▼▼▼
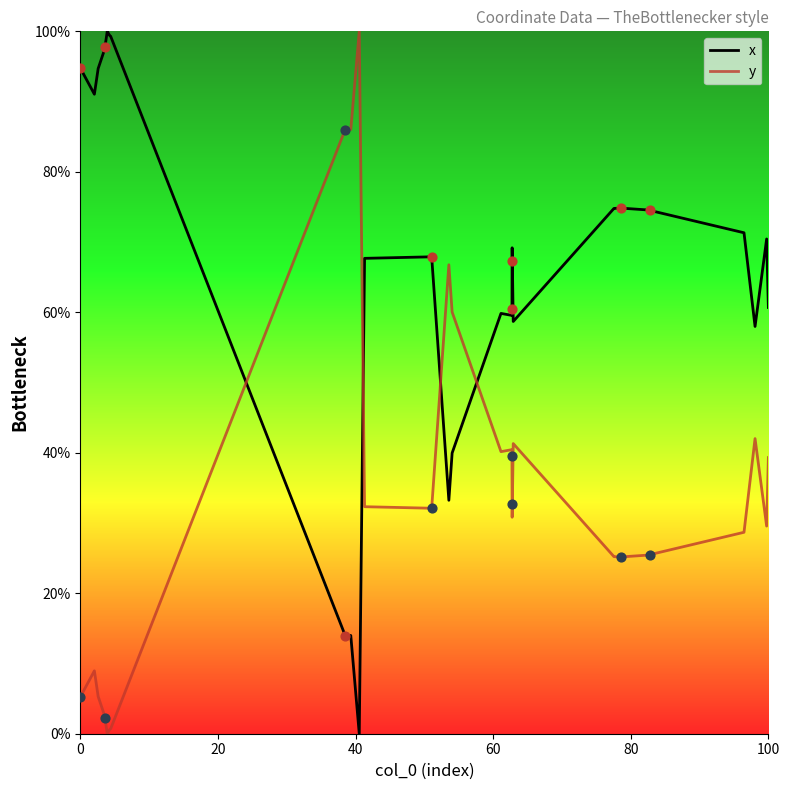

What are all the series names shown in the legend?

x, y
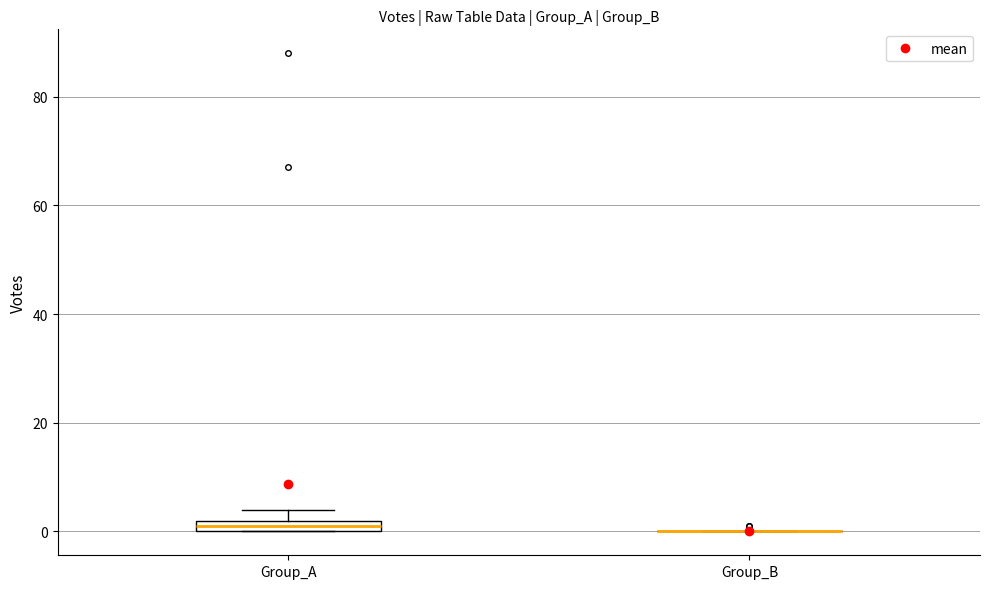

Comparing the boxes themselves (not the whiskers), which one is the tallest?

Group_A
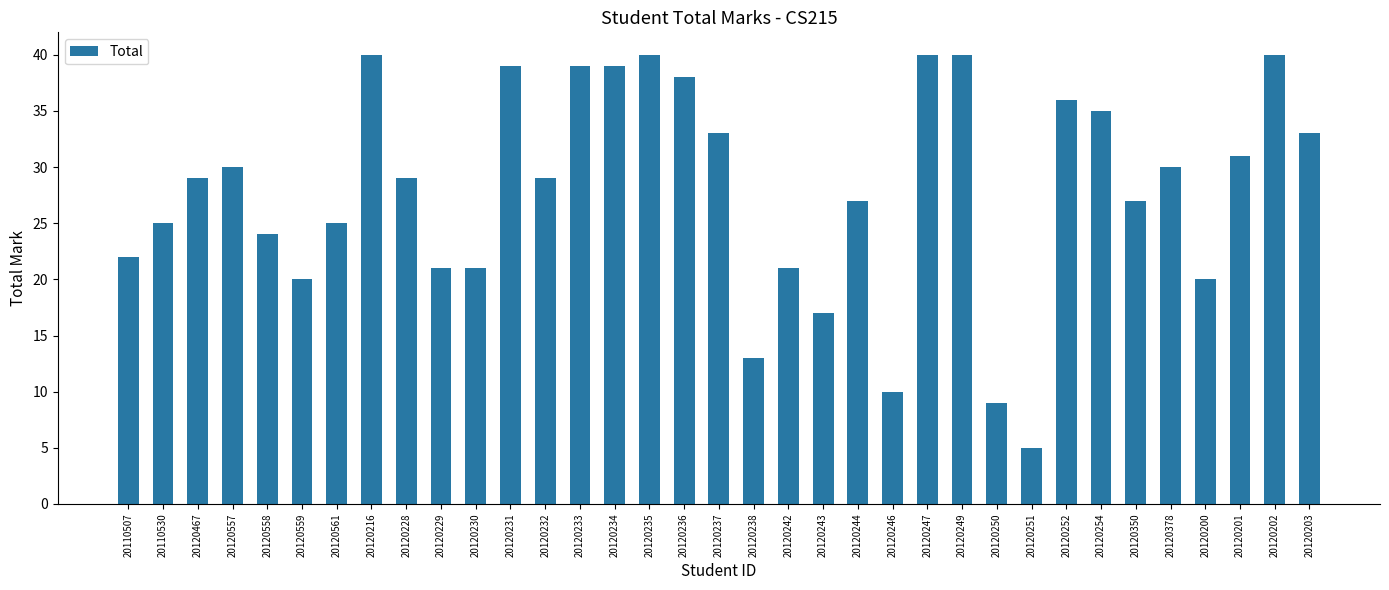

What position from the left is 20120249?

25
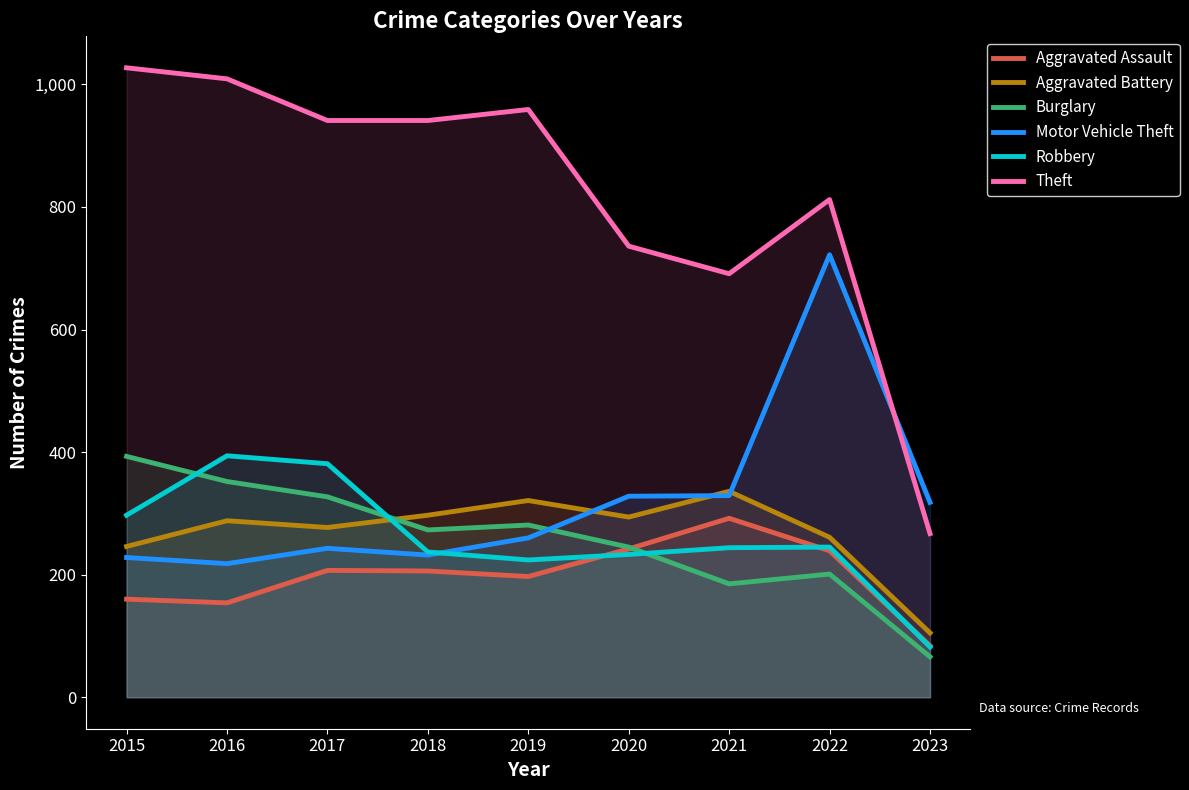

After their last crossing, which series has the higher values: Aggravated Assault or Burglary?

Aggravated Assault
▲▲▲
▼▼▼
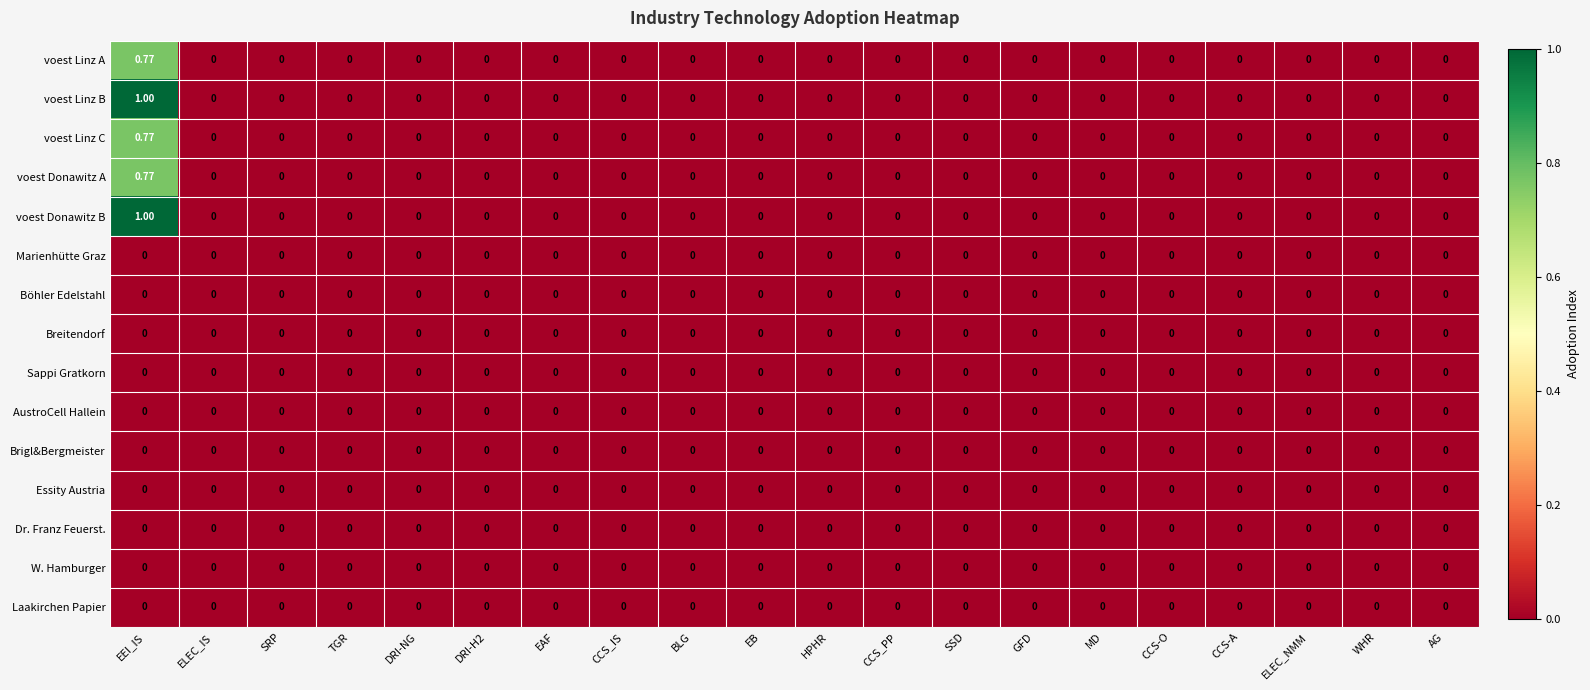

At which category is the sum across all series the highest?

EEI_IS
▲▲▲
• **Instructions for the task**
Edit the material from the line containing "What are all" through the line containing "After their last", inclusive, so that "legend" becomes "key" and nothing else changes. Give only those lines, and leave the pictures out.

• **Solution to the exercise**
What are all the series names shown in the key?

x, y

Comparing the boxes themselves (not the whiskers), which one is the tallest?

Group_A

What position from the left is 20120249?

25

After their last crossing, which series has the higher values: Aggravated Assault or Burglary?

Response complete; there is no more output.